June 15th: From Figma designs to iOS implementation
@itsmeterrylin|June 15, 2025 (2w ago)0 views
Published: June 15, 2025
This week I focused on taking the designs created last week and implementing them into the iOS app. What I thought would be straightforward turned into a back and forth loop in working with AI tools and understanding the nuances of design-to-code workflows.
✅ What Went Well
Design system foundation paying off: Having spent the last couple weeks building out the design system in Figma, I can now design much faster. More importantly, I can implement faster because I have a clear foundation to work from. The upfront investment in systematic design is finally showing dividends.
Figma MCP workflow breakthrough: I discovered a much better approach for working with LLMs and Figma designs. Instead of giving screenshots with multiple elements (which confuses the AI), I learned to isolate specific components in Figma and MCP directly to that node ID. This gives the AI much less room to get confused and makes the implementation more focused.

Consistent design-to-code capability: The biggest win is that I can now confidently take a design from Figma and implement it correctly within a predictable timeframe. This feels like crossing a major threshold.
❌ What Didn't Go Well
The infamous "last 20%" tuning: Even with better Figma MCP workflows, LLMs still make assumptions that require significant cleanup. The most frustrating example: I had designed an exercise history component where users scroll through past workouts, but the LLM decided to put it in its own container with independent scrolling. This meant users could only see 1-2 exercises before hitting a tiny scroll area instead of scrolling through the entire page naturally.
LLM over-engineering: LLMs consistently try to "help" by adding things you didn't ask for. They'll add placeholder text when you give them a static image, duplicate existing features, or ignore your color system in favor of what they think looks better. For a simple loading screen update where I provided the exact static image to use, the LLM still assumed it needed to add more text elements.

2+ hours of interaction cleanup: What should have been a straightforward implementation turned into hours of back-and-forth telling the AI to remove duplicated features, fix color inconsistencies, and correct layout assumptions. It's still faster than coding from scratch, but the constant "no, don't add that" and "use the actual colors from the design system" gets tedious.
💡 What I Learned
State definition is everything: If you don't explicitly define UI states upfront, LLMs will assume states for you—and that's where everything goes wrong. You end up in this weird QA loop where the AI assumes something you didn't want, you correct it, but since you never defined the complete state picture, you just create new assumptions. This is especially dangerous with React state and rendering, where unclear state definitions can create bugs that are hard to trace.
The solution is methodical state mapping: Before any implementation, I need to map out every state systematically: what should it look like, what triggers the change, what's the expected behavior, what happens if something fails. It's like creating a blueprint that prevents the AI from filling in gaps with its own assumptions.
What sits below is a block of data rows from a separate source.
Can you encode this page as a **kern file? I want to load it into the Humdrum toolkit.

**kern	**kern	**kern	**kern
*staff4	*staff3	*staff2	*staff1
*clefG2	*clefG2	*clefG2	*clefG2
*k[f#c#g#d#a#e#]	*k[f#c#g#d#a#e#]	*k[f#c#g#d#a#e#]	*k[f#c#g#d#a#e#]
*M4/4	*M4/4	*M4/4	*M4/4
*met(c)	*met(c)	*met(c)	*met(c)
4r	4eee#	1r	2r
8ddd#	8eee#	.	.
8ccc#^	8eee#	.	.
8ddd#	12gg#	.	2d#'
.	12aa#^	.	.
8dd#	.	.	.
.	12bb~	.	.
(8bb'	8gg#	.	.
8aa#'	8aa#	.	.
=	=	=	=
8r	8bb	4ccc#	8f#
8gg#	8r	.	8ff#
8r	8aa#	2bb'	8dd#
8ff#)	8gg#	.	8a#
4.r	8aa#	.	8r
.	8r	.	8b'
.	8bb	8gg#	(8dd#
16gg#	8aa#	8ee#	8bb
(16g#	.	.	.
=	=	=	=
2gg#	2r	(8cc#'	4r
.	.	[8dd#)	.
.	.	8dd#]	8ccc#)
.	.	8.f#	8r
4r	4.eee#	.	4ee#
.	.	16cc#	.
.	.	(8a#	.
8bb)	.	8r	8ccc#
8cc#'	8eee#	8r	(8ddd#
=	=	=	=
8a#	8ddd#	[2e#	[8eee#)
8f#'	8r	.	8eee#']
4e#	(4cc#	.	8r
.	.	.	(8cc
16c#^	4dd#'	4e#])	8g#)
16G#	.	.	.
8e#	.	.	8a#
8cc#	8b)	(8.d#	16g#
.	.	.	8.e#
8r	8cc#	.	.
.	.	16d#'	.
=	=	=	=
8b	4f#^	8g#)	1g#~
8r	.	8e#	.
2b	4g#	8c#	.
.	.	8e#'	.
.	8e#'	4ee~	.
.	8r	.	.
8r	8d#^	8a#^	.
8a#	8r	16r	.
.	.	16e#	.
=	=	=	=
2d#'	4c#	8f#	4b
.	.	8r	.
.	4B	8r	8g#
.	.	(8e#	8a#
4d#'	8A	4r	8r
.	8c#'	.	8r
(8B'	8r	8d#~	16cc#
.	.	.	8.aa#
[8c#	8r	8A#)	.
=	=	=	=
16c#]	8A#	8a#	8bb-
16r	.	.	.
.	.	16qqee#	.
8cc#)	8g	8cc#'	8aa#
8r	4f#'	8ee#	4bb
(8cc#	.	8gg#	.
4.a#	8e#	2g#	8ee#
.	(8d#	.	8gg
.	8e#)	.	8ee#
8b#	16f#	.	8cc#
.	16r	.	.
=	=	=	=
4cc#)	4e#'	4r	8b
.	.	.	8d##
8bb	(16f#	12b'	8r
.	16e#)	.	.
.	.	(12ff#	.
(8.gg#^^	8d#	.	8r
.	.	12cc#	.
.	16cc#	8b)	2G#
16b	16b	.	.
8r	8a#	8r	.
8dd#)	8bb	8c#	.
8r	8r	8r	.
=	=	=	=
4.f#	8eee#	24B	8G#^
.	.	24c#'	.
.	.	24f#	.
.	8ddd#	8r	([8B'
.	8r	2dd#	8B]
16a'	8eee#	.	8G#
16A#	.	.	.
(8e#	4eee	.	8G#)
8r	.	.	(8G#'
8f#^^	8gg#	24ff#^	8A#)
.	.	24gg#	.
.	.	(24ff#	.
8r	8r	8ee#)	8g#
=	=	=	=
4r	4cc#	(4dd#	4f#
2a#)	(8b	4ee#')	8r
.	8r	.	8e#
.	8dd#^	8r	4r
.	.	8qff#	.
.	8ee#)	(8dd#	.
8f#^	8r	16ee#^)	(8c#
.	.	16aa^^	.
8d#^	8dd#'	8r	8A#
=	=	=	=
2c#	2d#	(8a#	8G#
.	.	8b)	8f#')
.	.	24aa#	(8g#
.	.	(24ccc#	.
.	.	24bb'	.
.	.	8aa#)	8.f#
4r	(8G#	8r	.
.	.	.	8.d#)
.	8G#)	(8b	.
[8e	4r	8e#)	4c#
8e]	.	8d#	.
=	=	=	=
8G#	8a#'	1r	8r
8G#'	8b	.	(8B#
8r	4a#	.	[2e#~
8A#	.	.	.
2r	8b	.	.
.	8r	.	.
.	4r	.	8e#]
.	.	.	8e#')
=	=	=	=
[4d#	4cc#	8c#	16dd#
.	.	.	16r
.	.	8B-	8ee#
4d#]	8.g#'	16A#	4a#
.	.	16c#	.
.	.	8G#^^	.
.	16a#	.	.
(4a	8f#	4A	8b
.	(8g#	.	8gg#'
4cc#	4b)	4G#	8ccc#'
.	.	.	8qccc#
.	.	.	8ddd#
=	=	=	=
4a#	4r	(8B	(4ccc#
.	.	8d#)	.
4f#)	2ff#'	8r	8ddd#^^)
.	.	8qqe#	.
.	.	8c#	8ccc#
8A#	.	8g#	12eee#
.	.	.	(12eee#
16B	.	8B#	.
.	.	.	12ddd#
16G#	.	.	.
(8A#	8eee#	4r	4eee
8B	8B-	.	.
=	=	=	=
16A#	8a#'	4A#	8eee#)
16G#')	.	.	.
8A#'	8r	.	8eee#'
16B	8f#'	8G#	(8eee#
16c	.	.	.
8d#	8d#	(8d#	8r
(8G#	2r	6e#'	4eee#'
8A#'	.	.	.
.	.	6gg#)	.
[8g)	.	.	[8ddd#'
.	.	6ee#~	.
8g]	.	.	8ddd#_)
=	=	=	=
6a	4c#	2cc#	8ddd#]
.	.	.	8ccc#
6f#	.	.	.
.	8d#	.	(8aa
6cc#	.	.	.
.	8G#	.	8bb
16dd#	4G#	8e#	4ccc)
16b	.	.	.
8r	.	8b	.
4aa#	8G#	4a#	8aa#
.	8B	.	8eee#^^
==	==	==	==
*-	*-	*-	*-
What I'm Doing Next Week 🚀
Recording screen redesign with systematic state mapping: I'm applying this week's learning about state definition to redesign the recording screen completely. Instead of jumping into implementation, I'm going to map out every state first in Figma.
Daily component approach: My plan is methodical—1-2 hours during weekdays working on one component per day. This should give me time to think through each state thoroughly without rushing.
Weekend integration: Friday after work I'll combine all the components into a cohesive design, then Saturday I'll do the actual implementation. This way I have a complete, well-thought-out design system before any LLM touches the code.
This approach should eliminate the 2+ hour cleanup cycles I experienced this week, since I'll have every state and interaction defined upfront.